むかしむかし、あるところに、どうにも貧乏な男がいました。
「人並みに暮らしたいなあ。・・・そうだ、観音様(かんのんさま)にお願いしてみよう」
男が村の観音様に通って、お参りを続けていると、ある晩、観音様が現れて、
「いいだろう。お前の願い、叶えてしんぜよう。夜が明けたらお宮の石段を降りていって、最初に見つけた物を拾い、それを大事にしなさい」
と、告げました。
やがて男が石段を降りて行くと、何か落ちています。
「ははん。これだな」
拾いあげると、それはカキのタネでした。
「何だ、こんな物か」
男は捨てようかと思いましたが、せっかくお告げをもらったのですから粗末に出来ません。
ありがたくおしいただくと、これは不思議。
カキのタネが男のひたいにピタッと張り付いて、取ろうにも取れません。
「まあいい、このままにしておこう」
すると間もなく、カキのタネから芽が出て来ました。
芽はズンズン伸びて、立派な木になりました。
男がたまげていると、カキの木は枝いっぱいに花をつけ、花が終わると鈴なりに実をつけました。
「うまそうだな。試しに食べてみよう」
男が食べてみると、甘いのなんの。
男はさっそく、町へカキを売りに行きました。
「頭にカキの木とは、珍しい」
「おれにもくれ」
「おれもだ」
カキは、飛ぶ様に売れました。
男はお金をふところにホクホク顔でしたが、面白くないのは町のカキ売りたちです。
「おれたちの商売を、よくも邪魔したな!」
男を囲んで袋叩きにすると、頭のカキの木を切り倒してしまいました。
「ああ、もう、金もうけ出来ない・・・」
男がしょげていると、切り倒されたカキの木の根元に、カキタケという、珍しいキノコが生えてきました。
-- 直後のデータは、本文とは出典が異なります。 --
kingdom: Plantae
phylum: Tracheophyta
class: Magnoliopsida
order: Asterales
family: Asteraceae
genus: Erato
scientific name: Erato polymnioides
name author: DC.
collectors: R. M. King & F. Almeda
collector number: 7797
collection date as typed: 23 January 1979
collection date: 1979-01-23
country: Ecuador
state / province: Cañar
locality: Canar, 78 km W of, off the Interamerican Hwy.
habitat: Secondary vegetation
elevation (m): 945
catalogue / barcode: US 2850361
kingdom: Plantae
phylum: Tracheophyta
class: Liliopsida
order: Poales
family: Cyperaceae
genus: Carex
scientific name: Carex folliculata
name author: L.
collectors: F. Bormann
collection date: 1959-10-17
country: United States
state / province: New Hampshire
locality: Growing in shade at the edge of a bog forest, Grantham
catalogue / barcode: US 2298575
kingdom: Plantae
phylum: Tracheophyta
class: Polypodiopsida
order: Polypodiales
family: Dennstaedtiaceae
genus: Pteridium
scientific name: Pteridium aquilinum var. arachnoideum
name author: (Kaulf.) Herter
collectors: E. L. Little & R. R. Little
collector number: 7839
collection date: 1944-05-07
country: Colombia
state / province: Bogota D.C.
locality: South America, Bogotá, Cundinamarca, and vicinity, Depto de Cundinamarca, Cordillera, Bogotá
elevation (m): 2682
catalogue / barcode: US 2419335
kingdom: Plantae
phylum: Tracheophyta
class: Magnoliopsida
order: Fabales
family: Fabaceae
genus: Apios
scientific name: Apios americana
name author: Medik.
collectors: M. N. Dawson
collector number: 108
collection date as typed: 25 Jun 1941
おいしいキノコなので男が売りに行くと、これまた飛ぶ様に売れました。
面白くないのは、町のキノコ売りたちです。
「おれたちの商売が、あがったりだ!」
男を囲んで袋叩きにすると、カキの木の根元を引っこ抜いてしまいました。
男は、ガッカリです。
頭には、大きなくぼみが出来てしまいました。
やがてこのくぼみに雨がたまって、大きな池が出来ました。
「こうなったらいっその事、池に身投げをして死んでしまいたい」
男がなげいていると、頭の池でパチャンとはねるものがありました。
手に取ってみると、大きなコイです。
頭の池にはいつしか、コイやらフナやらナマズやらが育っていたのです。
男は頭の池の魚を売りに行って、またまたお金をもうけましたが、町の魚売りたちはあきれて、ポカンとながめているだけでした。